アレスが冒険者になりたいもう一つの理由は、まさにここにあった。

 その“おもてなし”とやらものを、サービスでやってくれるお店で、アレスは酒を飲む傍ら、お店に勤める極上の女の子と、直接手を握りながら、親身にお話をしてみたいのだ。それが一般庶民では、とても手を出すことのできない高級な飲み屋というモノで、アレスはここに強い憧れがある。彼自身、人生で一度もそのようなお店に立ち寄ったことはなかった。


 何でもこの"おもてなし"とやらものを行ってくれるお店のお話は、アレスが地元の学園生だった頃のとある魔術教師から聞かされたものらしい。

 ……その魔術教師も、かつては現役の冒険者だったらしく、授業中、教鞭を()っている中で雑談がてら、よく冒険者に関する裏話を披露してくれていたとのこと。

 特にその極上の女の子達が“おもてなし”とやらものをやってくれるお店の話では、度々「偉くべっぴんなお嬢さんがワシの手をそっと優しく握ってくれるんじゃよ。しかもその子達から漂ってくる匂いも偉く極上じゃった! まさにそこはエデンの園じゃったわい。うはははは」と、口にしていたらしい。

 その時、アレスは、その"エデンの園"先生の話を聞いていて、こう思ったとのことだ。

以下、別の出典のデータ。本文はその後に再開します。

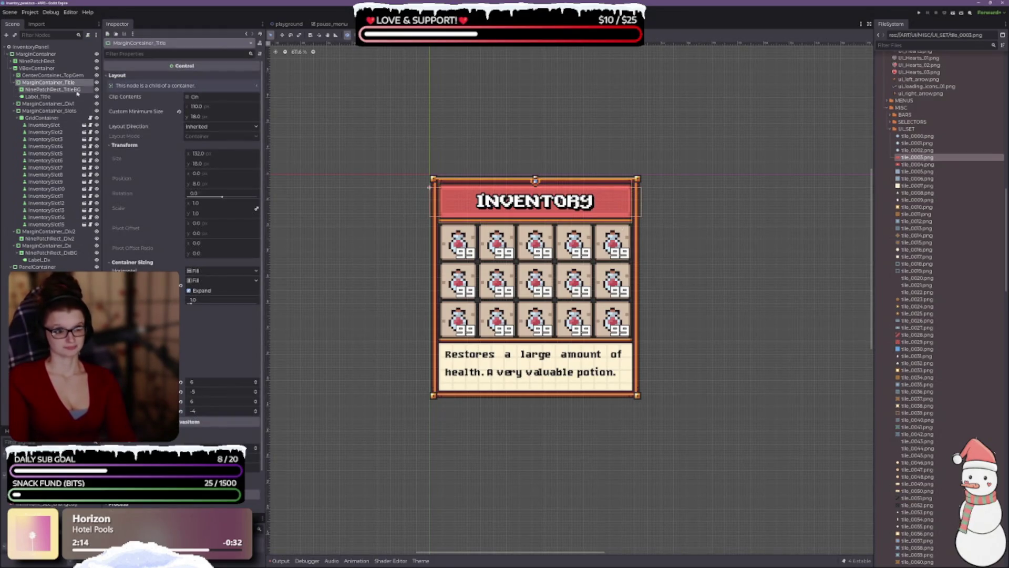
click(254, 385)
click(256, 383)
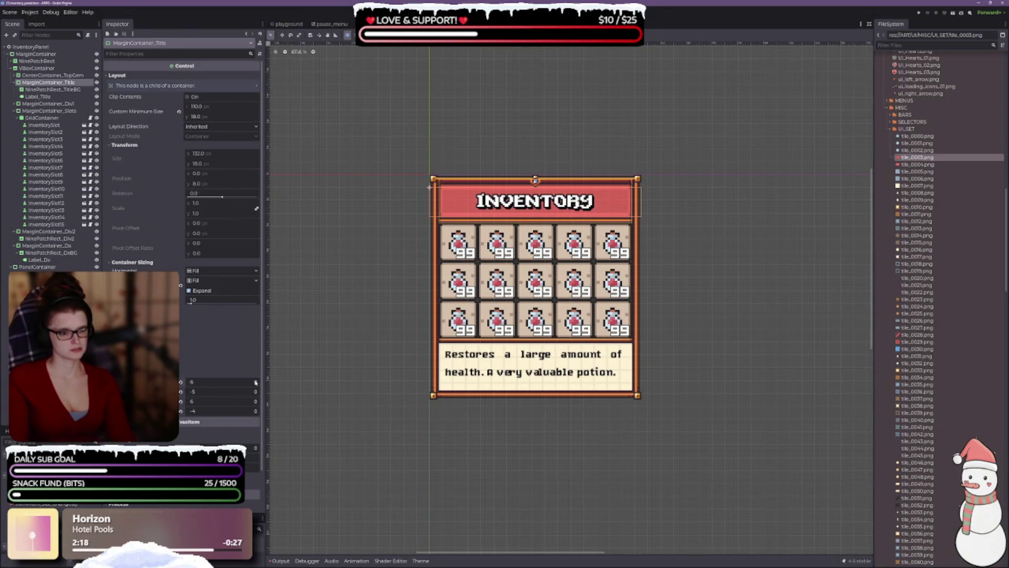
click(256, 381)
scroll(518, 182, up, 3)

「ど畜生! 俺、もう今年で25になるのに、女子と手を握ったことがねえ! 女友達なんて、もってのほかだ! 畜生! ど畜生!」


 アレスは悲しいことに、その歳になってもなお、DTを貫いている男だった。友達は、多少指を数えるほどには存在するが、そのどいつもこいつも彼と同じく、ロクに女の子との接点がないような陰気な人達ばかりだった。

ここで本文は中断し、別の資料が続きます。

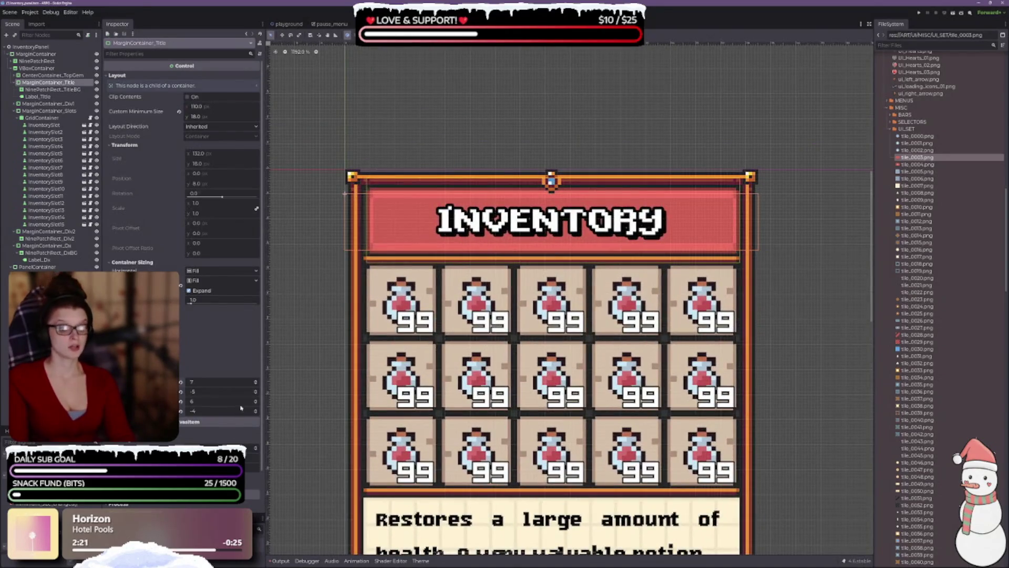
- Set the other margins to about -4, 7 and -3 to re-centre the title
click(256, 394)
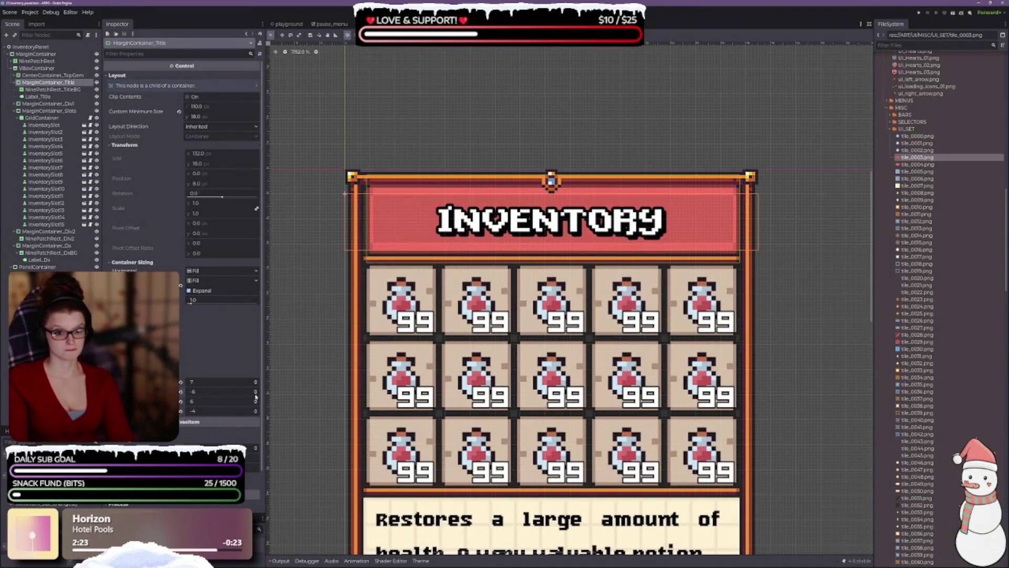
click(256, 395)
click(256, 394)
click(256, 396)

 そのような経緯もあって彼は、「俺に出会いがないのも、女の子を紹介してもらえるような友達が1人もいなかったからだ!」と思っている。このように彼は、度々自責思考ではなく、他責思考に陥る節があるのだ。

 そんな悲しい過去もあって、アレスは都会で冒険者になることに加え、その“エデンの園”先生の言う極上の女の子のいるお店に行って、是非とも女の子と手を繋いでみたいと思っている。並々ならぬそれらの思いもあって、彼はアスピリッサに行くことを切望しているのである。


 要するに、彼は冒険者になって大きな畑と山を買うことに加え、是非とも学園生時代の先生の言う“エデンの園”の世界を、この身を持って体感してみたいと思っている。

 "合法的に極上の女の子と手を繋げるなんて、何と夢のある話であろうか"

 "今まで女の子とロクに接点のなかった俺が、大都会アスピリッサに行き冒険者になって金を稼げば、死ぬほど女の子と手を繋げるようになる"

 っといったことを彼は本気で信じているのである。


「待ってろ! 極上の女の子! 絶対に俺は冒険者になって、一攫千金を手にしてみせる!」


 冒険者になって金を稼ぎ、都会の一等地に、大きな畑と山を所有するといった社会的ステータスを身につけられたら、お店にいる極上の女の子とも店外デートができる。

 片田舎の青年アレス・ゴッドバルトは、強くそう思っていたのだ。